### [Given text]
·····

What Epsilon aims to do is to leverage China+ 1, he added.
Dr Rahul Walawalkar, President, India Energy Storage Alliance and MD, Customised Energy Solutions India, noted that the opportunities for a country like India lie ahead in this scenario where the requirement for batteries is increasing every day.
He noted that while the estimated requirement for batteries by 2030 is at 5,000 gigawatt-hour, the opportunity for India is to scoop up the market share in the sector as the market grows. However, by the end of the decade, China is still expected to dominate the market with at least a 60% share.
Walawalkar noted that the idea is not to compete with China on the price game as the scale there is much higher, but rather look at the opportunity of supplying components manufactured with sustainable processes as most of the OEMs across the world are now looking at sustainable manufacturing process as one of the key criteria.
Western Inflation: A Bliss For India
Inflation worldwide is no new surprise, especially in the West. So to get around the problem, the US government introduced the Inflation Reduction Act (IRA) in August 2022 to spur investments in domestic manufacturing capacity, promote domestic or free-trade partner purchases of essential supplies, and jump-start research and development and commercialisation of cutting-edge technologies like carbon capture and storage and clean hydrogen.
Handa noted that under the act, every e-vehicle maker in the US gets a benefit of $7,500 in total from the Government, $3,750 if the vehicle is being made in the US and $3,750 if the battery minerals are sourced from the country or the FTA (Foreign Trade Agreement) countries including Australia, Chile, Morocco and Canada among others. He believes that this is where the right opportunity for India lies. While India is not an FTA nation to the US, the country can leverage the partnership with Australia to enter the US market for battery and battery minerals. Dr Walawalkar noted that while Australia can supply the raw materials and India can aid with the processing of these raw materials.
Moreover, the US government is also negotiating with other nations that are not under FTA to sign a deal with the OEMs, the most recent addition being Japan. Handa noted that this is the right time to get into negotiations with the US “because if we miss this window, the next window starts after the US 2024 election, which would be too late,” suggested Walawalkar. He added that while the US Department of Energy is keen on partnering with India, “still some fine tuning is required for the Indian suppliers to get to the scale and quality.”
Ripping At The Right Time
The IESA President believes that the PLI scheme was the right boost for the industry to get into local manufacturing of components. However, expecting the final products to be ready immediately is a big ask. He noted that it takes a minimum of two to three years to be set up and established in this industry. “We expect the real action on the ground to happen only after 2025,” he said.
Currently, the biggest challenge in the industry is recruitment. He noted that while there are some talented individuals in the sector, companies are poaching each of them from one organisation to another, resulting in no new talent coming into the sector.
“At IESA, we're trying to see what we can do collectively, so that as an industry, India has a better chance of succeeding rather than one company becoming superior to others,” Walawalkar noted. He believes that the market will never have one dominant player. “The sector is growing so exponentially that there are enough opportunities for new players to get in; however, it will get concentrated to 10-15 players who can scale up to 100-gigawatt hours,” Walawalkar added.
The target is to have at least two to three players to start their journeys in the next two years so that by 2030 they can go beyond the 50 gigawatt-hour mark, he concluded.

·····

### [Exercise tasks]
1. In the battery-industry text, what share of the market is China still expected to hold by the end of the decade?
2. Reproduce the stretch of the battery-industry text from "He noted that while the estimated" through "a 60% share.".
3. Summarize the battery-industry text in three sentences.

### [Listed entries]
·····

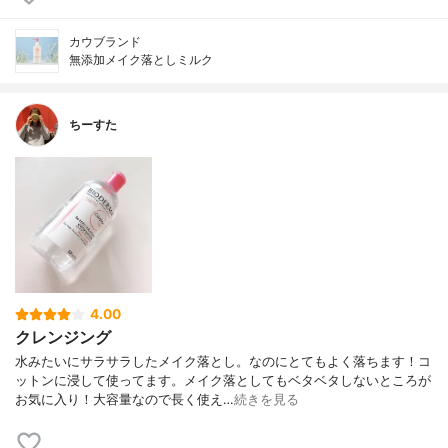
カウブランド
無添加メイク落としミルク
ちーすた
4.00
クレンジング
水みたいにサラサラしたメイク落とし。なのにとてもよく落ちます！コ
ットンに浸して使ってます。メイク落としてもベタベタしないところが
お気に入り！大容量なので長く使え…
続きを見る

·····

### [Answers for the exercise]
1. At least 60%.

2.
He noted that while the estimated requirement for batteries by 2030 is at 5,000 gigawatt-hour, the opportunity for India is to scoop up the market share in the sector as the market grows. However, by the end of the decade, China is still expected to dominate the market with at least a 60% share.

3. As global battery demand grows, Walawalkar sees India's opportunity not in competing with China on price but in supplying components made through sustainable processes, which OEMs increasingly require. The US Inflation Reduction Act gives e-vehicle makers benefits tied to US manufacturing and to battery minerals sourced from the US or FTA countries, and India, though not an FTA nation, could use its partnership with Australia to enter that market. The PLI scheme has boosted local component manufacturing, but recruitment is the industry's biggest challenge, real progress is expected only after 2025, and the market is expected to concentrate among 10 to 15 players able to scale up to 100 gigawatt-hours.